- [SUPPLIED PASSAGE]
==================================================
Late 16th century (as an adverb): a rhyming jingle of unknown origin, perhaps symbolic of running feet or from Middle English skelte hasten.
==================================================
- [GIVEN ENTRIES]
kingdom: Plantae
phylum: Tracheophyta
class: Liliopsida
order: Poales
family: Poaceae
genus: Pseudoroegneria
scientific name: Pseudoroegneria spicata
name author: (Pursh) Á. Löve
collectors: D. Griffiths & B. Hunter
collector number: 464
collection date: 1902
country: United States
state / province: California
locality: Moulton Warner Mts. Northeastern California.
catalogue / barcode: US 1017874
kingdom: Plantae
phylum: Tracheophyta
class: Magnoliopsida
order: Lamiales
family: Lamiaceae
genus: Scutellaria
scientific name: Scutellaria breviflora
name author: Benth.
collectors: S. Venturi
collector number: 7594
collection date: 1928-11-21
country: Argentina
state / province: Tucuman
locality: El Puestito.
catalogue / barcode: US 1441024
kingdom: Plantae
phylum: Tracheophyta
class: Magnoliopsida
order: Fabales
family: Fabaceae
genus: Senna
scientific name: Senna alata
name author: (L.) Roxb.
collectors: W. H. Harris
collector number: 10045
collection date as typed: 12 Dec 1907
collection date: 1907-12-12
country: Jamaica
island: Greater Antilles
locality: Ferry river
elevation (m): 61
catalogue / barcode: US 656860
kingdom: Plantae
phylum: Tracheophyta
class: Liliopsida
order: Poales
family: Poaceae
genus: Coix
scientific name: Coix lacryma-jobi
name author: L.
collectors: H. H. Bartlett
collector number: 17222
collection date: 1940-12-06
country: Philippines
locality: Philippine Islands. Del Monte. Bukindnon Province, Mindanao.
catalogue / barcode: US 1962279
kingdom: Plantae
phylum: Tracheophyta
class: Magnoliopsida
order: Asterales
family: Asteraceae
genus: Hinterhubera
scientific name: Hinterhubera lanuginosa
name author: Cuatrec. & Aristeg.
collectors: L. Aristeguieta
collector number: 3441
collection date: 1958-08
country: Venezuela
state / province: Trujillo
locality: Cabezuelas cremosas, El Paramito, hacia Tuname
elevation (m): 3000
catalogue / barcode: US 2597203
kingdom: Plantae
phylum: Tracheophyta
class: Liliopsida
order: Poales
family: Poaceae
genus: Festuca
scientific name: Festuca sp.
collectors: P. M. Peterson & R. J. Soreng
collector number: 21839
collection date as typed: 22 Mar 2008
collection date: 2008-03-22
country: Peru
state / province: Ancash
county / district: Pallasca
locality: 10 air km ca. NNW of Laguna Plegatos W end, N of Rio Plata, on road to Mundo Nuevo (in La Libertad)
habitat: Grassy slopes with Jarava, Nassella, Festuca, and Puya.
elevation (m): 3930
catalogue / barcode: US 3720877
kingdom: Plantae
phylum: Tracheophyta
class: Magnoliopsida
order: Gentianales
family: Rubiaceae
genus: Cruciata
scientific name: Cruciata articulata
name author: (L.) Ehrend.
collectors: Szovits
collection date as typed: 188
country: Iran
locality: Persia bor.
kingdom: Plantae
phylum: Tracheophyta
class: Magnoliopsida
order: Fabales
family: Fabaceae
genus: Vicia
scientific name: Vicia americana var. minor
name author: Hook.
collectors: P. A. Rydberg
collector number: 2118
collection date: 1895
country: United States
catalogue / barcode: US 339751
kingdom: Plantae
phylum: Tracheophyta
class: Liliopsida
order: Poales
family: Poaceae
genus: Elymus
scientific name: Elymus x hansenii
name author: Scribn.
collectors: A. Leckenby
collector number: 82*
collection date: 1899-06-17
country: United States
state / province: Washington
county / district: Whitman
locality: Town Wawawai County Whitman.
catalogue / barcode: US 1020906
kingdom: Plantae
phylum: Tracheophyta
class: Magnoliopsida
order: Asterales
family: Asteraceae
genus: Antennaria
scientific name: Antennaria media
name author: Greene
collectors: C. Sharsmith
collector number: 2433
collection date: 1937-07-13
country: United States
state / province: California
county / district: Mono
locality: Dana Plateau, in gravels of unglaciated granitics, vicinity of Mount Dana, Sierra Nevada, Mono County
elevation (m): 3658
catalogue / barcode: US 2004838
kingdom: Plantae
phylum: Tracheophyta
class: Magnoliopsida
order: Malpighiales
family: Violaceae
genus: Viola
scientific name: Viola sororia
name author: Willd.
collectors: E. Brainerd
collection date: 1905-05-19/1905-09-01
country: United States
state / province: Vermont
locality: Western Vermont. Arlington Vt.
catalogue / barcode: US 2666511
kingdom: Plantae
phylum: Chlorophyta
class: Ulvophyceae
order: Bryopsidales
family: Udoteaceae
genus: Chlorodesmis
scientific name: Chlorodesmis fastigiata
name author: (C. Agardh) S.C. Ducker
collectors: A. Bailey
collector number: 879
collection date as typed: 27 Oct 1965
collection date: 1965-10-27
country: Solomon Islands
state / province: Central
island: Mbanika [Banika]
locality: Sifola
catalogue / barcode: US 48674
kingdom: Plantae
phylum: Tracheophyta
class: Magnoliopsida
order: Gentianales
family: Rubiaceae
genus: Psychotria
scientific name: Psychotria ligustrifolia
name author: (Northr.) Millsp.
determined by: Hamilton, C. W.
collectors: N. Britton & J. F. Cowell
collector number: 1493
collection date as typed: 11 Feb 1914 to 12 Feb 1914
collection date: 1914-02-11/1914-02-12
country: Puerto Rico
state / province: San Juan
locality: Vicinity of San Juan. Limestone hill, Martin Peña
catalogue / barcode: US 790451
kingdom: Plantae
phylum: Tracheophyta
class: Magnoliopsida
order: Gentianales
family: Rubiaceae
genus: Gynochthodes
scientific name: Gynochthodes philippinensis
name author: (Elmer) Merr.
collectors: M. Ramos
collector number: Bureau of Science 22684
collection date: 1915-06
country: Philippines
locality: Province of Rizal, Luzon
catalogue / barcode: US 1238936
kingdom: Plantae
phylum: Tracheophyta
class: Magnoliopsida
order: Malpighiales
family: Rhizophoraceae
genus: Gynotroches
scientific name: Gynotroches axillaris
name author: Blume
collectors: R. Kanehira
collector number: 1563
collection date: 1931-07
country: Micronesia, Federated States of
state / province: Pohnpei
==================================================
- [WHAT IS NEEDED]
In the etymology note, what Middle English word is given as a possible source, and what did it mean?

- [OUTPUT BELOW]
Skelte, meaning "hasten."